At Manurewa High, Gibson says another measure aimed at closing the digital divide is introducing students to technology through innovative spaces like her school’s Makerspace. The Makerspace is a unique initiative at the school, funded by Foundation North and delivered in collaboration with educational consultancy Ask Q, where students can learn about digital technologies like 3D printers and laser cutters in a non-classroom setting.
Gibson says the Makerspace demystifies digital tools for students unfamiliar with technology, and whets their appetites for different career options. “Students get to explore and work on their various projects and develop creative skills and techniques that they can take with them in the future if they wish to pursue that pathway.”
As a student, Rubeiariki admits “I didn’t think I could be good with technology”, but says the Makerspace has opened her mind up to new career ideas. “I want to use the skills I've learnt here to start a business, designing and making stuff,” she says.
A deputy secretary for the Ministry of Education, Ellen MacGregor-Reid said in a written statement that more than 10,000 devices have been provided nationwide, of which 56% went to households in Auckland. This is in addition to the more than 36,000 devices sent out last year.
“The priority has been students studying for NCEA. Alongside our distribution of devices we’ve also helped with internet connections,” she said. All homes currently connected and/or being connected through the ministry will continue to have free internet access until December 2021.
“Not all learners are able to access online learning, which is why we continue to send out learning hard packs. We’ve sent out 45,352 learning packs to decile 1 to 3 schools and kura in the Auckland region.”

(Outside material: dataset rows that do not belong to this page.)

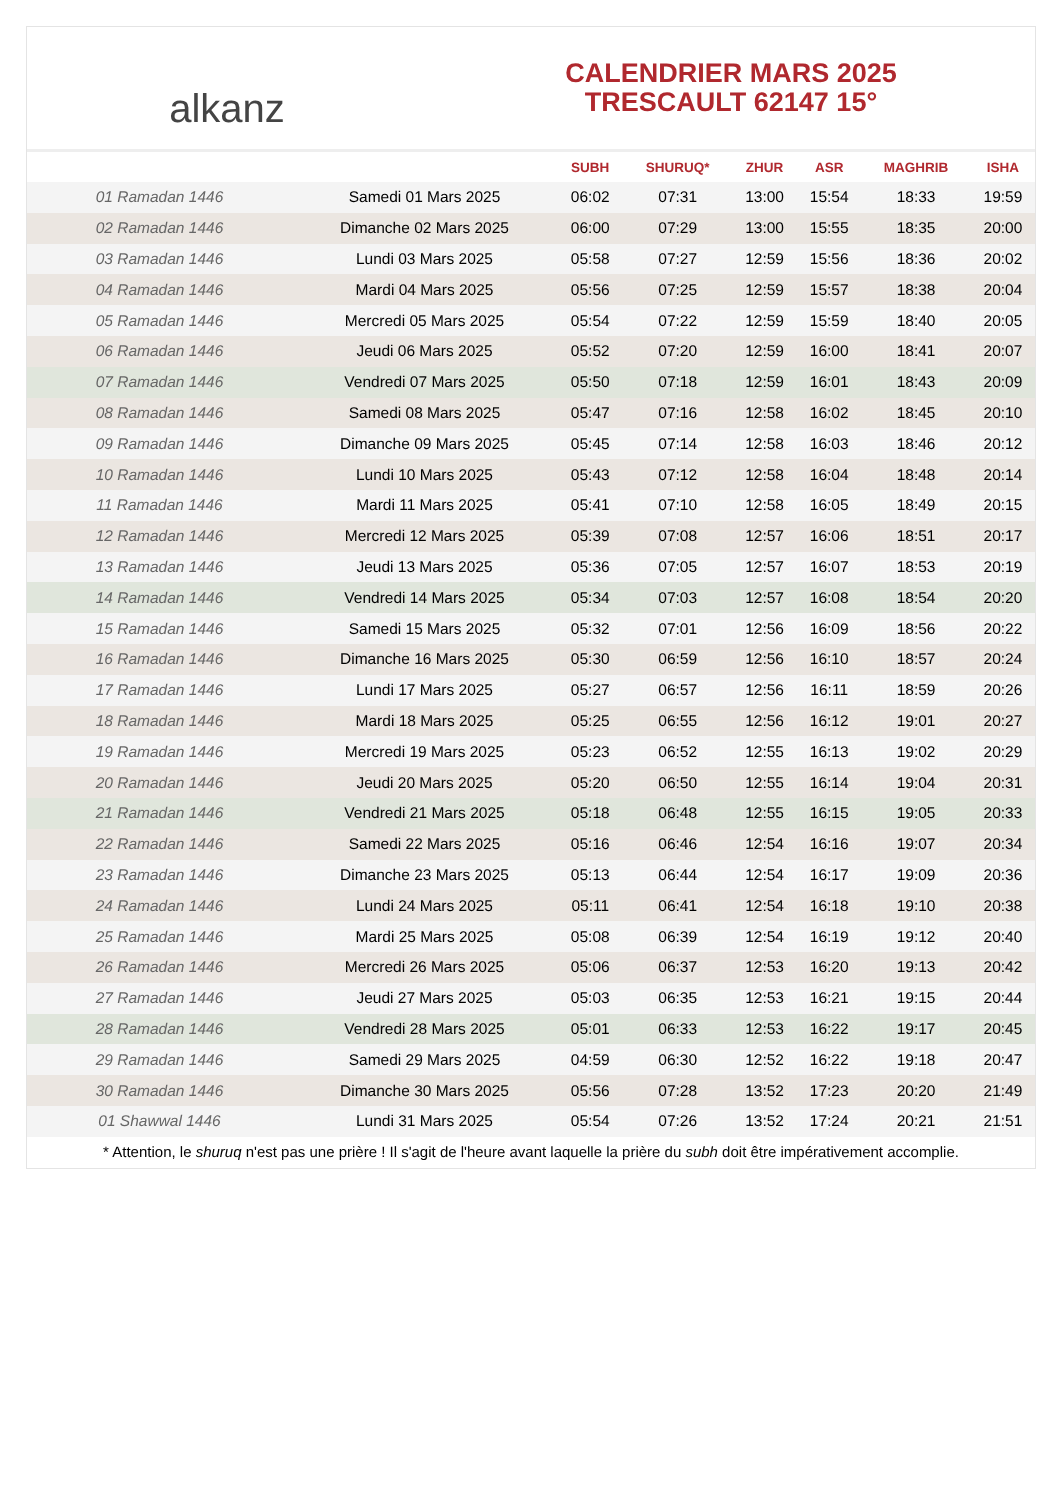alkanz
CALENDRIER MARS 2025
TRESCAULT 62147 15°
| | | SUBH | SHURUQ* | ZHUR | ASR | MAGHRIB | ISHA |
| --- | --- | --- | --- | --- | --- | --- | --- |
| 01 Ramadan 1446 | Samedi 01 Mars 2025 | 06:02 | 07:31 | 13:00 | 15:54 | 18:33 | 19:59 |
| 02 Ramadan 1446 | Dimanche 02 Mars 2025 | 06:00 | 07:29 | 13:00 | 15:55 | 18:35 | 20:00 |
| 03 Ramadan 1446 | Lundi 03 Mars 2025 | 05:58 | 07:27 | 12:59 | 15:56 | 18:36 | 20:02 |
| 04 Ramadan 1446 | Mardi 04 Mars 2025 | 05:56 | 07:25 | 12:59 | 15:57 | 18:38 | 20:04 |
| 05 Ramadan 1446 | Mercredi 05 Mars 2025 | 05:54 | 07:22 | 12:59 | 15:59 | 18:40 | 20:05 |
| 06 Ramadan 1446 | Jeudi 06 Mars 2025 | 05:52 | 07:20 | 12:59 | 16:00 | 18:41 | 20:07 |
| 07 Ramadan 1446 | Vendredi 07 Mars 2025 | 05:50 | 07:18 | 12:59 | 16:01 | 18:43 | 20:09 |
| 08 Ramadan 1446 | Samedi 08 Mars 2025 | 05:47 | 07:16 | 12:58 | 16:02 | 18:45 | 20:10 |
| 09 Ramadan 1446 | Dimanche 09 Mars 2025 | 05:45 | 07:14 | 12:58 | 16:03 | 18:46 | 20:12 |
| 10 Ramadan 1446 | Lundi 10 Mars 2025 | 05:43 | 07:12 | 12:58 | 16:04 | 18:48 | 20:14 |
| 11 Ramadan 1446 | Mardi 11 Mars 2025 | 05:41 | 07:10 | 12:58 | 16:05 | 18:49 | 20:15 |
| 12 Ramadan 1446 | Mercredi 12 Mars 2025 | 05:39 | 07:08 | 12:57 | 16:06 | 18:51 | 20:17 |
| 13 Ramadan 1446 | Jeudi 13 Mars 2025 | 05:36 | 07:05 | 12:57 | 16:07 | 18:53 | 20:19 |
| 14 Ramadan 1446 | Vendredi 14 Mars 2025 | 05:34 | 07:03 | 12:57 | 16:08 | 18:54 | 20:20 |
| 15 Ramadan 1446 | Samedi 15 Mars 2025 | 05:32 | 07:01 | 12:56 | 16:09 | 18:56 | 20:22 |
| 16 Ramadan 1446 | Dimanche 16 Mars 2025 | 05:30 | 06:59 | 12:56 | 16:10 | 18:57 | 20:24 |
| 17 Ramadan 1446 | Lundi 17 Mars 2025 | 05:27 | 06:57 | 12:56 | 16:11 | 18:59 | 20:26 |
| 18 Ramadan 1446 | Mardi 18 Mars 2025 | 05:25 | 06:55 | 12:56 | 16:12 | 19:01 | 20:27 |
| 19 Ramadan 1446 | Mercredi 19 Mars 2025 | 05:23 | 06:52 | 12:55 | 16:13 | 19:02 | 20:29 |
| 20 Ramadan 1446 | Jeudi 20 Mars 2025 | 05:20 | 06:50 | 12:55 | 16:14 | 19:04 | 20:31 |
| 21 Ramadan 1446 | Vendredi 21 Mars 2025 | 05:18 | 06:48 | 12:55 | 16:15 | 19:05 | 20:33 |
| 22 Ramadan 1446 | Samedi 22 Mars 2025 | 05:16 | 06:46 | 12:54 | 16:16 | 19:07 | 20:34 |
| 23 Ramadan 1446 | Dimanche 23 Mars 2025 | 05:13 | 06:44 | 12:54 | 16:17 | 19:09 | 20:36 |
| 24 Ramadan 1446 | Lundi 24 Mars 2025 | 05:11 | 06:41 | 12:54 | 16:18 | 19:10 | 20:38 |
| 25 Ramadan 1446 | Mardi 25 Mars 2025 | 05:08 | 06:39 | 12:54 | 16:19 | 19:12 | 20:40 |
| 26 Ramadan 1446 | Mercredi 26 Mars 2025 | 05:06 | 06:37 | 12:53 | 16:20 | 19:13 | 20:42 |
| 27 Ramadan 1446 | Jeudi 27 Mars 2025 | 05:03 | 06:35 | 12:53 | 16:21 | 19:15 | 20:44 |
| 28 Ramadan 1446 | Vendredi 28 Mars 2025 | 05:01 | 06:33 | 12:53 | 16:22 | 19:17 | 20:45 |
| 29 Ramadan 1446 | Samedi 29 Mars 2025 | 04:59 | 06:30 | 12:52 | 16:22 | 19:18 | 20:47 |
| 30 Ramadan 1446 | Dimanche 30 Mars 2025 | 05:56 | 07:28 | 13:52 | 17:23 | 20:20 | 21:49 |
| 01 Shawwal 1446 | Lundi 31 Mars 2025 | 05:54 | 07:26 | 13:52 | 17:24 | 20:21 | 21:51 |
* Attention, le shuruq n'est pas une prière ! Il s'agit de l'heure avant laquelle la prière du subh doit être impérativement accomplie.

Couillault’s Papatoetoe High students have been hit hard by multiple lockdowns, as well as the extra pressures of being at the centre of a large Covid outbreak in February. Does he fear for his pupils’ future?
“The students who represented our school on TV at the beginning of the year are some amazing humans who will make a difference in the world going forward, and the fact they might not do an extra achievement standard won’t make a difference. The nature of what is being learnt is quite different to previous years, and I'm not talking about school content, I'm talking about life.”
*Justin Latif is on the Māngere Central Primary board of trustees.